→ **TEXT SECTION**:

↓↓↓

Detection of Extragalactic Planets?

I was pleased to be a guest on David Livingston’s The Space Show last week. David’s questions are always well chosen, as were those of the listeners who participated in the show, and we spoke broadly about the interstellar effort and what it will take to eventually get human technologies to the stars. The show is now available in David’s archives.

I suspect that if David and I had spoken a couple of days later, the topic would have gotten around to gravitational microlensing, and specifically, the news about planets in other galaxies. On the surface, the story seems sensational. In our own galaxy, we can use radial velocity and transit studies on stars, but here our working distances are constrained by our method. The original Kepler field of view in Cygnus, Lyra and Draco, for example, contained stars ranging from 600 to 3000 light years out — get beyond 3000 light years and transits are not detectable.

↑↑↑

→ **DATA EXTRACT**:
↓↓↓

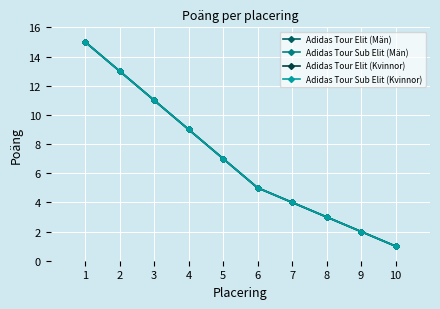

True or false: Adidas Tour Elit (Män) and Adidas Tour Sub Elit (Män) cross at least once.

False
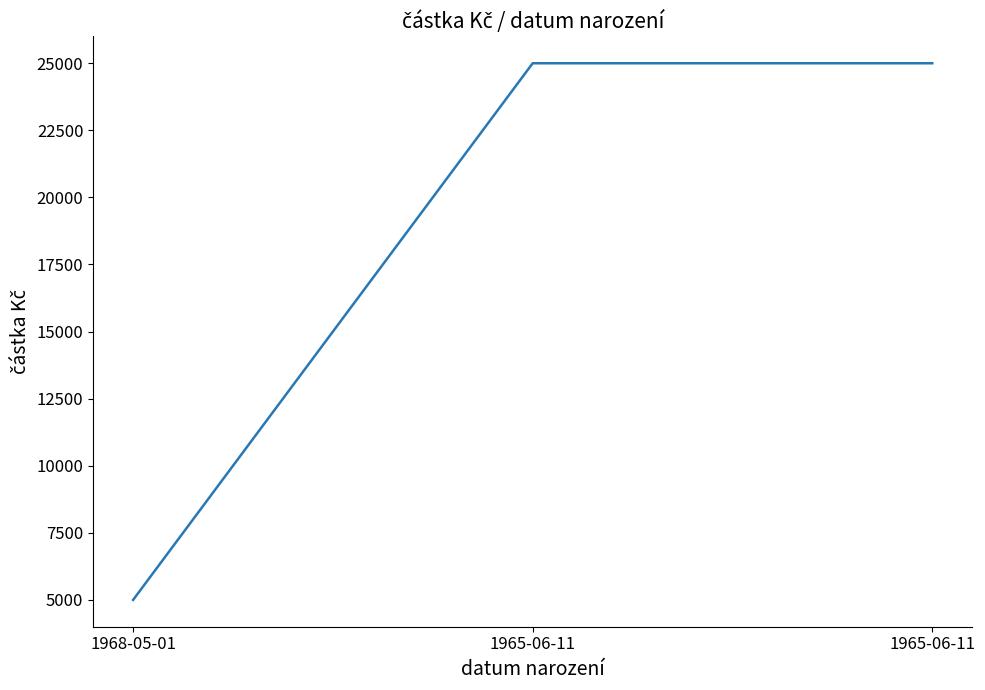

Reading left to right, list all the values displayed in this chart.

5000	25000	25000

↑↑↑

→ **TO DO**: Can you echo the whole post on detecting extragalactic planets word for word? Work only from the post on detecting extragalactic planets, not from the data.

→ **EXERCISE RESULT**:
Detection of Extragalactic Planets?

I was pleased to be a guest on David Livingston’s The Space Show last week. David’s questions are always well chosen, as were those of the listeners who participated in the show, and we spoke broadly about the interstellar effort and what it will take to eventually get human technologies to the stars. The show is now available in David’s archives.

I suspect that if David and I had spoken a couple of days later, the topic would have gotten around to gravitational microlensing, and specifically, the news about planets in other galaxies. On the surface, the story seems sensational. In our own galaxy, we can use radial velocity and transit studies on stars, but here our working distances are constrained by our method. The original Kepler field of view in Cygnus, Lyra and Draco, for example, contained stars ranging from 600 to 3000 light years out — get beyond 3000 light years and transits are not detectable.